Alain de Benoist. 1996. L'empire intérieur.



L'on connaît, du moins de nom dans les milieux universitaires, l'oeuvre d'Alain de Benoist qui, en 1977, faisait une entrée fracassante - couronnée par un Grand Prix de l'Académie Française - dans le monde frileux de l'intelligentsia contemporaine, avec un livre Vue de droite qui, contrairement aux stéréotypes scolastiques pieusement entretenus, montrait que l'intelligence n'était pas le fief de la «gauche» et que la droite française, du moins en partie, n'était pas que «la plus bête du monde»!  Après une vingtaine de publications, dont certaines (Fêter Noël, légendes et traditions, 1982; La mort, traditions populaires, 1983; L'éclipse du sacré, 1986; etc.) touchent de très près à notre mouvance de l'Imaginaire, après avoir fondé des revues très documentées depuis 1968 («Nouvelle École») ou 1988 («Krisis»), les éditions impeccables de «Fata Morgana» viennent de publier de notre auteur l'Empire intérieur qui, dans deux de leurs trois parties («L'Empire du mythe» et «Le mythe de l'Empire»), intéressent directement nos activités de mythicien.

Dans la première partie «L'Empire du mythe», Benoist, avec l'érudition chevronnée qui est la sienne et dont témoigne depuis trente ans «l'appareil scientifique» de la revue Nouvelle École, dresse le tableau génétique qui nous est si familier dans nos C.R.I., de la résurgence et de l'assomption du mythe en notre XXe siècle, dans le sillage de Walter F. Otto, de C. Kerényi, de Mircea Eliade, J.-P. Sironneau, G. Gusdorf, Kurt Hübner, Dan Sperber, nous-même, etc., concluant cette restauration de «L'Empire du mythe» par cette clairvoyante perspective : «Revenir dans la clarté du mythe serait, pour l'homme, connaître une révolution comme il n'en a jamais eue...»

Dans la seconde partie, qui reprend un thème cher à Guénon comme à Evola, «Autorité spirituelle et pouvoir temporel», il ancre fortement son argumentation sur les indo-européistes Coomaraswamy ou Dumézil et montre bien comment, en Europe, il y a eu pour le moins confusion, et le plus souvent, affrontement - la fameuse querelle du Sacerdoce et de l'Empire en témoigne -entre l'autorité spirituelle et pouvoir temporel; puis il montre comment l'histoire de l'Europe s'est fourvoyée dans des procédures d'usurpation : soit que le pape s'attribue des pouvoirs temporels, soit que le roi - souvent issu de la caste guerrière -s'émancipe de ses devoirs spirituels.

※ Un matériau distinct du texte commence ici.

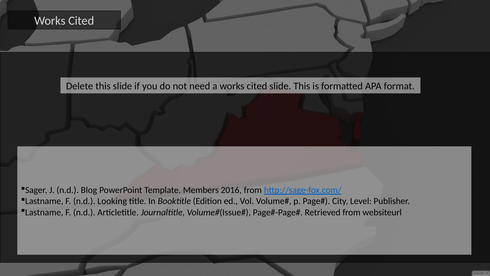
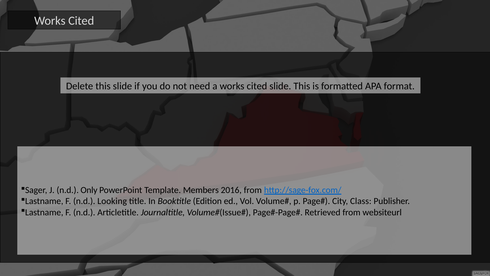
Blog: Blog -> Only
Level: Level -> Class
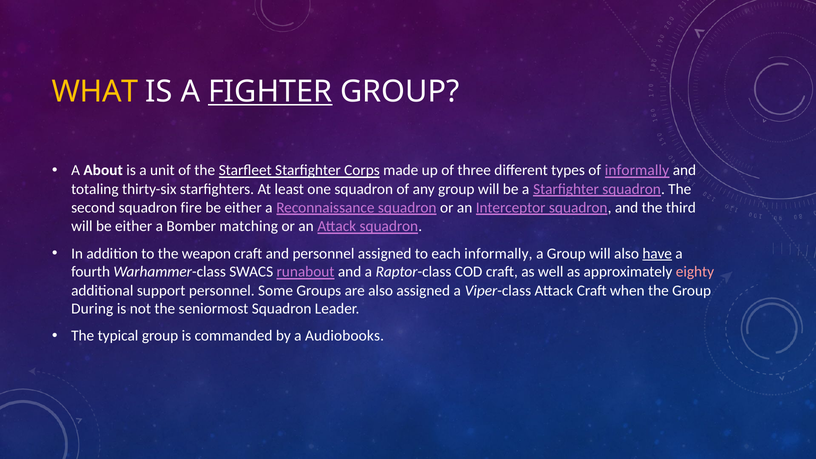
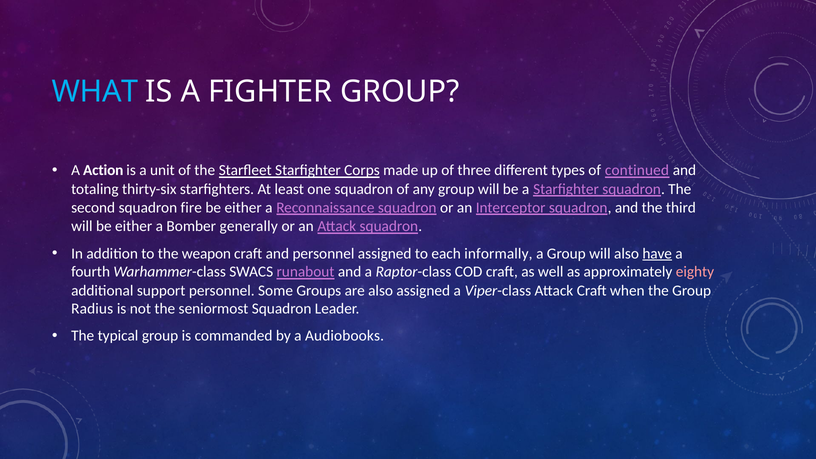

C'est dans la dernière partie de son livre, «Le mythe de l'Empire», que l'auteur dégage avec vigueur sa propre conviction, renvoyant dos à dos Guénon et Evola, la monarchie absolue et l'usurpation pontificale, dégageant «l'impératif catégorique» - si nous osons dire - du surplomb spirituel de la tradition impériale.  L'idéologie du pouvoir politique, comme de l'Europe que l'on nous propose présentement, a suivi, au cours de notre histoire, la monstrueuse et perverse dérivation - bien définie, hélas par le traité de Jean Bodin de 1576 ! - qui va du monarchisme national, à travers la monarchie absolue et le jacobinisme, jusqu'au funeste (déjà énoncé par Bodin et souligné nettement par le «collaborateur» Marcel Déat) Fürher Prinzip.  D'où le titre magnifique du livre : l'Empire - en tant qu'équilibrage des contraires de l'autorité et du pouvoir, en tant que fédérateur de peuples, de nations, de religions diverses - est en son fond spirituel, intérieur, «éthique».  L'auteur reprend à son compte la fière affirmation éthique du chevalier d'Estouville comme clef de voûte cachée dans l'intériorité de l'âme: «Là où est l'honneur, là où est la fidélité, là seulement est ma patrie».

Non seulement la pensée d'Alain de Benoist est, comme d'habitude, décapante en ce qui concerne le politique, fondant profondément les convictions fédéralistes, non nationalistes, non «populistes», pluralistes, etc. de la «nouvelle» Droite, mais encore - en ce qui nous concerne nous, gens de «l'Empire du mythe» - nous donne une remarquable leçon de la fécondation de la vie la plus concrète, la vie quotidienne, «terre à terre» et politique, par les grandes rêveries de l'imaginaire.